> [Source document]:
To be honest, I had no idea that food had genes, at all. Just like I thought you needed an engine to have an engineer, I thought you needed, like, blood and a heart to have genes.

It’s hard enough for me to remember that a tomato is a fruit, not a vegetable, but now I’m expected to know it has DNA, as well?

Bottom line, I’m bad at biology. Anyone who’s slept with me will tell you that.

But now we know that tomatoes have genes, this opens up new job opportunities, namely for actors. Think of all the new TV shows this could create, like
CSI: Tomatoes,
where they collect tomato DNA to catch the killer tomato.

In fact, we could have murders for every fruit, then spin it off to vegetables, too.

To Catch a Salad Shooter.

 

Call of Jury Duty

By Francesca

When I received the summons for jury duty, I didn’t know what to expect. Turns out, jury duty is a lot like high school.

While our instructor was taking attendance, I felt like I was back in homeroom. Everyone was sleepy, grumpy, and seated in a collective slump. There were posters on the wall picturing a perfectly diverse group of smiling people, only instead of “Knowledge is Power,” it had fine print about doing your civic duty.

I don’t know how much motivation you need to do something that’s compulsory.

The instructor told us to correct him if he was mispronouncing any names then proceeded to mispronounce all of them. There was that one person who waited three beats before saying “Here,” and the person who made a point to say, “Present,” instead. Each time he came upon a no-show, I had to fight the urge to say “Bueller, Bueller?”

When a short lunch break was announced, there was a stampede out of the courthouse. Eating on campus was clearly uncool.

After a quick hunt for cheap fare, I ducked into a sandwich shop. The place had only a few café tables, all taken. A man sitting alone said I was welcome to join him, and after hesitating, I did a very un–New Yorker thing—I accepted.

“Thanks, I’m on break from jury duty.”

“Me too,” he said. And suddenly we were pals, griping about the lawyers, comparing cases, talking about our dogs.

I hadn’t been this happy to have someone to sit with at lunch since sixth grade.

Before we knew it, recess was over. Back at the courthouse, we were divided into smaller jury pools and sent to be questioned by the lawyers for each side in a process known as
voir dire.
French class all over again.

The defense lawyer was an older Asian man with the voice and demeanor of Joe Pesci. If you had any issues with authority, he was the type of guy you’d want to punch. On the other hand, the plaintiff’s attorney was a young woman, earnest but apologetic. She was the student teacher about to get torn to shreds.

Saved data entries

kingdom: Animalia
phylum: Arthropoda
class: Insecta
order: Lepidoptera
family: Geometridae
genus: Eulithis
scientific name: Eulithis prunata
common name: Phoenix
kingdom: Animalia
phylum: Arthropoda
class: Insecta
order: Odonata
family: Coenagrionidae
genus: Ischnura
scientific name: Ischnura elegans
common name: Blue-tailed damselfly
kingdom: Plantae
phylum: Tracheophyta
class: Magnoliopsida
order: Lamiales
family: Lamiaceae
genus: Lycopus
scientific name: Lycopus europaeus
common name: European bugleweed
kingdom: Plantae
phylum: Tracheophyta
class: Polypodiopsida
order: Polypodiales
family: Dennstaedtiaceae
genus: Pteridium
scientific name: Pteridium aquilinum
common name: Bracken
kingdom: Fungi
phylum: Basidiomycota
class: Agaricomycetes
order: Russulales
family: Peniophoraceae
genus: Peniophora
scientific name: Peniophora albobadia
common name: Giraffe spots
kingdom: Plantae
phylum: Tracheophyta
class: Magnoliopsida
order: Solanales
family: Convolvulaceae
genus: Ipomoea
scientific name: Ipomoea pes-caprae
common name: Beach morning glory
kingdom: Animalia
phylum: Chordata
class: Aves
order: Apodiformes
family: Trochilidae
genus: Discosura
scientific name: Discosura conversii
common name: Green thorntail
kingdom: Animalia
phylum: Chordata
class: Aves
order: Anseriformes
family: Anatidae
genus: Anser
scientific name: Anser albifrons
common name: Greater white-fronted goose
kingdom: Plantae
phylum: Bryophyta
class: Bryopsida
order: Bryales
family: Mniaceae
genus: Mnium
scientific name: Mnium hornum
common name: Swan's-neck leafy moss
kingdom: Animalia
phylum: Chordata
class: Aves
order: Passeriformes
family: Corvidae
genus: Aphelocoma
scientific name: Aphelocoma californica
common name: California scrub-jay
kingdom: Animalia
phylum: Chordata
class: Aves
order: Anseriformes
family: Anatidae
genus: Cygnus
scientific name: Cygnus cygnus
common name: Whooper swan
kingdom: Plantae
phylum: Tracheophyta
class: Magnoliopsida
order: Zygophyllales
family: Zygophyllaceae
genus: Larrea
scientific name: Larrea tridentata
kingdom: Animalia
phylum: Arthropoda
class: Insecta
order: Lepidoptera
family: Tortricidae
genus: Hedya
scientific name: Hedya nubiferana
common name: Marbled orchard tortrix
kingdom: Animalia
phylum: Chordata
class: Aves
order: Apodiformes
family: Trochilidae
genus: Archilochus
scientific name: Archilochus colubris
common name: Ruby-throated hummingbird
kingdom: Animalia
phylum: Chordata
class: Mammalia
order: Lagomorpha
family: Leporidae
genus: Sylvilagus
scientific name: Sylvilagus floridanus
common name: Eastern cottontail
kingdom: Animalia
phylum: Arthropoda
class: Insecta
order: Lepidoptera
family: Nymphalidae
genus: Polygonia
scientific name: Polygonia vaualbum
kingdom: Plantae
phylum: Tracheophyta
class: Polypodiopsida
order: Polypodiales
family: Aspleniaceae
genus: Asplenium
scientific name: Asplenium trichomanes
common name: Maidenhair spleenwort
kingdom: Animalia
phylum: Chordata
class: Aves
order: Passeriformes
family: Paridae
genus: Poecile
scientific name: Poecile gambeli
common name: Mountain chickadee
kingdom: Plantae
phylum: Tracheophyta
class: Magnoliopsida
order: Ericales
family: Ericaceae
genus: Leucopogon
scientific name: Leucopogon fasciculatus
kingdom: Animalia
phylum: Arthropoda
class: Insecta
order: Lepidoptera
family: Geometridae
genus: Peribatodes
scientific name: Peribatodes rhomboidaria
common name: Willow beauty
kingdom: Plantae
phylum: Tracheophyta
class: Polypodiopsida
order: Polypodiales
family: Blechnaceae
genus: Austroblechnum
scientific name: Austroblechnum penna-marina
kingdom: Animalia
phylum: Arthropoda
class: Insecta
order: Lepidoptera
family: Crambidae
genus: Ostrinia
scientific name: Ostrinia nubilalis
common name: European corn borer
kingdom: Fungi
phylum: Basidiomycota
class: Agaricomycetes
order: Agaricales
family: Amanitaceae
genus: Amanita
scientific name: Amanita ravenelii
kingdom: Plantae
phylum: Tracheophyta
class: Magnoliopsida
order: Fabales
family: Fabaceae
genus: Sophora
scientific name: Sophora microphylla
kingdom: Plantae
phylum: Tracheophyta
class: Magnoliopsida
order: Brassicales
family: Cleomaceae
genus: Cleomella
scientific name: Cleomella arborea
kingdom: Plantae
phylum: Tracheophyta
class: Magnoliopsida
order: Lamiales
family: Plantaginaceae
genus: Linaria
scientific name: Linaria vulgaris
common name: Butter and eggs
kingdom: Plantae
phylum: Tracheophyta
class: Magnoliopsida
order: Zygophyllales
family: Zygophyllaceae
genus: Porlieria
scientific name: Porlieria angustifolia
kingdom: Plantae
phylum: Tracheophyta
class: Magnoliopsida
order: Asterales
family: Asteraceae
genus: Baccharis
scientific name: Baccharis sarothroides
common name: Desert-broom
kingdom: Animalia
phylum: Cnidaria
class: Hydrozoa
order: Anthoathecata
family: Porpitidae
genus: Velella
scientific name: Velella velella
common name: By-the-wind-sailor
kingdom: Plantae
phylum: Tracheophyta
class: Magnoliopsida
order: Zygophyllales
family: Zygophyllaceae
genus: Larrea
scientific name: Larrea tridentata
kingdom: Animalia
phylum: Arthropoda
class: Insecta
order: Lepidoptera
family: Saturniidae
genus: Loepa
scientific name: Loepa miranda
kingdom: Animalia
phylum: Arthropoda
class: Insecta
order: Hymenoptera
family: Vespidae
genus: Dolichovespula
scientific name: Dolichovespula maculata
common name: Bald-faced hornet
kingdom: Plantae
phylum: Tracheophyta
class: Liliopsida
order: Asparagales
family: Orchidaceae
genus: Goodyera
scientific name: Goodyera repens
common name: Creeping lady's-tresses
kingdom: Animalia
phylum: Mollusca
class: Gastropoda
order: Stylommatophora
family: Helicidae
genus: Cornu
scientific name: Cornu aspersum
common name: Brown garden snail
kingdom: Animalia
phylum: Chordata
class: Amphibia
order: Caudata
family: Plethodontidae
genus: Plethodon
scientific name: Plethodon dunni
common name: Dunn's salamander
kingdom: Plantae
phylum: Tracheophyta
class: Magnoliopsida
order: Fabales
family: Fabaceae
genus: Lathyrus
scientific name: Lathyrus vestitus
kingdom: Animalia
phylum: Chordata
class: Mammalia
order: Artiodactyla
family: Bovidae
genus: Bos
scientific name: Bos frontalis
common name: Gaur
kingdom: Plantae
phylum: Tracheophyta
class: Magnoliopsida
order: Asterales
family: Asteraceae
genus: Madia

> [Set of tasks]:
1 – In the source text, what French term names the process in which the lawyers question the smaller jury pools?
2 – Return everything in the source text from "When a short" down to "since sixth grade.", copied word for word.
The saved data entries aren't needed for this work.

> [Task-by-task outputs]:
1 – Voir dire.

2 –
When a short lunch break was announced, there was a stampede out of the courthouse. Eating on campus was clearly uncool.

After a quick hunt for cheap fare, I ducked into a sandwich shop. The place had only a few café tables, all taken. A man sitting alone said I was welcome to join him, and after hesitating, I did a very un–New Yorker thing—I accepted.

“Thanks, I’m on break from jury duty.”

“Me too,” he said. And suddenly we were pals, griping about the lawyers, comparing cases, talking about our dogs.

I hadn’t been this happy to have someone to sit with at lunch since sixth grade.